Problem A: Translate this sentence from the stadium financing excerpt below into Spanish: "The A’s hope to open the 33,000-seat ballpark for the 2028 season."
Problem B: According to the stadium financing excerpt below, which firm did the A’s hire to help find investors?

Extract provided:
Dean said the A’s plan to spend $350 million of those funds, leaving $30 million on the table. He also told the authority that the club plans to finance $300 million of the stadium cost, but no lenders have been secured.

“We’ve had strong interest from a number of companies that want to participate in that portion of the project,” Dean said.

The other $800 million needed to build the $1.5 billion stadium would come from private equity.

A 30-year non-relocation agreement also was on the agenda for Thursday’s board meeting. A’s officials have asked for up to seven games over two years that otherwise would be played in Las Vegas to possibly be played internationally or at special U.S. sites such as the Field of Dreams in Iowa. No more than four of those games in a year would be played outside Las Vegas.

The A’s hope to open the 33,000-seat ballpark for the 2028 season.

They laid out the financing to supplement the public funding approved by the Democratic-controlled Nevada Legislature in a special session last June and signed by Republican Gov. Joe Lombardo.

The A’s have hired New York-based Galatioto Sports Partners to help find investors.

This is the A’s final season in Oakland. They agreed to play the following three seasons, with an option for a fourth, in a Triple-A stadium in West Sacramento, Calif. The A’s will share that facility with the Sacramento River Cats, the San Francisco Giants’ top minor-league affiliate.

Source material:
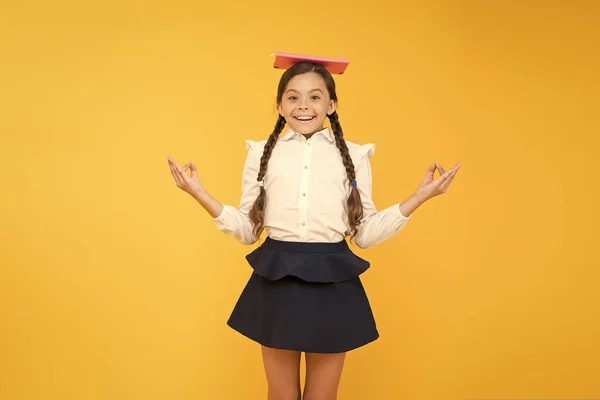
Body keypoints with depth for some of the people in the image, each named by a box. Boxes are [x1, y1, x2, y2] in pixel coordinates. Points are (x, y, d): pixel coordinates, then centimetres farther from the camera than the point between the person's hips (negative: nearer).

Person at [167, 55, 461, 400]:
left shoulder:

Exercise solution A: Los A’s esperan inaugurar el estadio de 33.000 asientos para la temporada 2028.

Exercise solution B: The New York-based Galatioto Sports Partners.